Wagner Justin, Olson Nathan D, McDaniel Jennifer, Harris Lindsay, Pinto Brendan J, Jáspez David, Muñoz-Barrera Adrián, Rubio-Rodríguez Luis A, Lorenzo-Salazar José M, Flores Carlos, Sahraeian Sayed Mohammad Ebrahim, Narzisi Giuseppe, Byrska-Bishop Marta, Evani Uday S, Xiao Chunlin, Lake Juniper A, Fontana Peter, Greenberg Craig, Freed Donald, Mootor Mohammed Faizal Eeman, Boutros Paul C, Murray Lisa, Shafin Kishwar, Carroll Andrew, Sedlazeck Fritz J, Wilson Melissa, Zook Justin M
Material Measurement Laboratory, National Institute of Standards and Technology, 100 Bureau Dr., Gaithersburg, MD, USA.
Center for Evolution & Medicine and School of Life Sciences, Arizona State University, Tempe, AZ 85281 USA - Department of Zoology, Milwaukee Public Museum, Milwaukee, WI, USA.
Nat Commun. 2025 Jan 8;16(1):497. doi: 10.1038/s41467-024-55710-z.
The sex chromosomes contain complex, important genes impacting medical phenotypes, but differ from the autosomes in their ploidy and large repetitive regions.
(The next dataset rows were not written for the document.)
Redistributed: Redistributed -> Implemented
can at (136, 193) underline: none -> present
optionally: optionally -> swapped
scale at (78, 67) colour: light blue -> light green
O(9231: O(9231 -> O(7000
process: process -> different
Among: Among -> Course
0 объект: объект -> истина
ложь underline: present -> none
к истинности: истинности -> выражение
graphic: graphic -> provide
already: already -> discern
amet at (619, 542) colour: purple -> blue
To enable technology developers along with research and clinical laboratories to evaluate variant detection on male sex chromosomes X and Y, we create a small variant benchmark set with 111,725 variants for the Genome in a Bottle HG002 reference material. We develop an active evaluation approach to demonstrate the benchmark set reliably identifies errors in challenging genomic regions and across short and long read callsets. We show how complete assemblies can expand benchmarks to difficult regions, but highlight remaining challenges benchmarking variants in long homopolymers and tandem repeats, complex gene conversions, copy number variable gene arrays, and human satellites.
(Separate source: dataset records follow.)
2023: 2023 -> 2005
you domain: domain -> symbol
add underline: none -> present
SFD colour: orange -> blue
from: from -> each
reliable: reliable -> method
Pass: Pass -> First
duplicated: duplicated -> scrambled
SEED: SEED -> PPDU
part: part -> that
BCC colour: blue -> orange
性染色体包含影响医学表型的复杂且重要的基因,但在倍性和大的重复区域方面与常染色体不同。为了使技术开发者以及研究和临床实验室能够评估男性性染色体X和Y上的变异检测,我们为“瓶中基因组”HG002参考材料创建了一个包含111,725个变异的小变异基准集。我们开发了一种主动评估方法,以证明该基准集能够可靠地识别具有挑战性的基因组区域以及短读长和长读长调用集中的错误。我们展示了完整的组装如何将基准扩展到困难区域,但也强调了在长同聚物和串联重复序列、复杂基因转换、拷贝数可变基因阵列以及人类卫星序列中对变异进行基准测试时仍然存在的挑战。